**JOB ITEM:** Entries follow. Set all of them down as they stand.

Records drawn from a dataset
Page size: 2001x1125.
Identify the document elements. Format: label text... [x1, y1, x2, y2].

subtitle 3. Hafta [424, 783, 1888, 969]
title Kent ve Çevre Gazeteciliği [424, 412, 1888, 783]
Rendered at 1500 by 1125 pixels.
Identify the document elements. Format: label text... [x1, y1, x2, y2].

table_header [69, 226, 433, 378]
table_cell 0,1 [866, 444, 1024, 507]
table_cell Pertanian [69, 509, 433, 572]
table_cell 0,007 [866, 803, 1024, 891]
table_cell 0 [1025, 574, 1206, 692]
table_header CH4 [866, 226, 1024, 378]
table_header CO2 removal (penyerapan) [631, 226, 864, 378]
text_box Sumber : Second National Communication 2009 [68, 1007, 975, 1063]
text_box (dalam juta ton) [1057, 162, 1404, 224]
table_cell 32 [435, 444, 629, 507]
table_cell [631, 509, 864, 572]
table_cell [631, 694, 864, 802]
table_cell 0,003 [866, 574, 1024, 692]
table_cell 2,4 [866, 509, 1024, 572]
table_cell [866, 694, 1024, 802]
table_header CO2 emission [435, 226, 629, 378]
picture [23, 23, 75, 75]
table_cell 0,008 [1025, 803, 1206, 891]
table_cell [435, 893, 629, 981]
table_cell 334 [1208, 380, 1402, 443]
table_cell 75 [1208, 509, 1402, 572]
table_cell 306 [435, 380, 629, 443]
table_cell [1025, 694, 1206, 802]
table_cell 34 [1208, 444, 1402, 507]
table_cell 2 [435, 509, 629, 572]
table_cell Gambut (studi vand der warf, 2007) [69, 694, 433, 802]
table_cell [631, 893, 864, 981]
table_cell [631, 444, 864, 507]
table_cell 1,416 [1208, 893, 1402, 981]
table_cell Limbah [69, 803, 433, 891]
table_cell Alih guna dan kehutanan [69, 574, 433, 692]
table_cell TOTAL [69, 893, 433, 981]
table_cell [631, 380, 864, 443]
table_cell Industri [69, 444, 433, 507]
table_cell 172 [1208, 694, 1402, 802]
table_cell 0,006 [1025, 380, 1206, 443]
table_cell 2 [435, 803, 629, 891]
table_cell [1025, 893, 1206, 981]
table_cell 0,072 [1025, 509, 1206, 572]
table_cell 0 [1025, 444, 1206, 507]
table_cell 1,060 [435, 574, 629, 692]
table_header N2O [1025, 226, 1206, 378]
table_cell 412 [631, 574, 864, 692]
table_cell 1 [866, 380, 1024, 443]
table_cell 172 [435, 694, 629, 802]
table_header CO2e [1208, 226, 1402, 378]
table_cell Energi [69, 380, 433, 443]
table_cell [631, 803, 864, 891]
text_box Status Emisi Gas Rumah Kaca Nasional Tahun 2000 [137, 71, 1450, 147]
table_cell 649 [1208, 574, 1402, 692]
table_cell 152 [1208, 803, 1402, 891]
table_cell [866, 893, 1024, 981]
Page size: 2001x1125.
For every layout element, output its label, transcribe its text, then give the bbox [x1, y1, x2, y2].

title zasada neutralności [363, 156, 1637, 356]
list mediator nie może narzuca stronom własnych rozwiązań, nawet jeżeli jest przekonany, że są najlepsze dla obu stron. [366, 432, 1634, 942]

**ANSWER AREA:**
Page size: 2001x1125.
Identify the document elements. Format: label text... [x1, y1, x2, y2].

subtitle 3. Hafta [424, 783, 1888, 969]
title Kent ve Çevre Gazeteciliği [424, 412, 1888, 783]
Rendered at 1500 by 1125 pixels.
Identify the document elements. Format: label text... [x1, y1, x2, y2].

table_header [69, 226, 433, 378]
table_cell 0,1 [866, 444, 1024, 507]
table_cell Pertanian [69, 509, 433, 572]
table_cell 0,007 [866, 803, 1024, 891]
table_cell 0 [1025, 574, 1206, 692]
table_header CH4 [866, 226, 1024, 378]
table_header CO2 removal (penyerapan) [631, 226, 864, 378]
text_box Sumber : Second National Communication 2009 [68, 1007, 975, 1063]
text_box (dalam juta ton) [1057, 162, 1404, 224]
table_cell 32 [435, 444, 629, 507]
table_cell [631, 509, 864, 572]
table_cell [631, 694, 864, 802]
table_cell 0,003 [866, 574, 1024, 692]
table_cell 2,4 [866, 509, 1024, 572]
table_cell [866, 694, 1024, 802]
table_header CO2 emission [435, 226, 629, 378]
picture [23, 23, 75, 75]
table_cell 0,008 [1025, 803, 1206, 891]
table_cell [435, 893, 629, 981]
table_cell 334 [1208, 380, 1402, 443]
table_cell 75 [1208, 509, 1402, 572]
table_cell 306 [435, 380, 629, 443]
table_cell [1025, 694, 1206, 802]
table_cell 34 [1208, 444, 1402, 507]
table_cell 2 [435, 509, 629, 572]
table_cell Gambut (studi vand der warf, 2007) [69, 694, 433, 802]
table_cell [631, 893, 864, 981]
table_cell [631, 444, 864, 507]
table_cell 1,416 [1208, 893, 1402, 981]
table_cell Limbah [69, 803, 433, 891]
table_cell Alih guna dan kehutanan [69, 574, 433, 692]
table_cell TOTAL [69, 893, 433, 981]
table_cell [631, 380, 864, 443]
table_cell Industri [69, 444, 433, 507]
table_cell 172 [1208, 694, 1402, 802]
table_cell 0,006 [1025, 380, 1206, 443]
table_cell 2 [435, 803, 629, 891]
table_cell [1025, 893, 1206, 981]
table_cell 0,072 [1025, 509, 1206, 572]
table_cell 0 [1025, 444, 1206, 507]
table_cell 1,060 [435, 574, 629, 692]
table_header N2O [1025, 226, 1206, 378]
table_cell 412 [631, 574, 864, 692]
table_cell 1 [866, 380, 1024, 443]
table_cell 172 [435, 694, 629, 802]
table_header CO2e [1208, 226, 1402, 378]
table_cell Energi [69, 380, 433, 443]
table_cell [631, 803, 864, 891]
text_box Status Emisi Gas Rumah Kaca Nasional Tahun 2000 [137, 71, 1450, 147]
table_cell 649 [1208, 574, 1402, 692]
table_cell 152 [1208, 803, 1402, 891]
table_cell [866, 893, 1024, 981]
Page size: 2001x1125.
For every layout element, output its label, transcribe its text, then give the bbox [x1, y1, x2, y2].

title zasada neutralności [363, 156, 1637, 356]
list mediator nie może narzuca stronom własnych rozwiązań, nawet jeżeli jest przekonany, że są najlepsze dla obu stron. [366, 432, 1634, 942]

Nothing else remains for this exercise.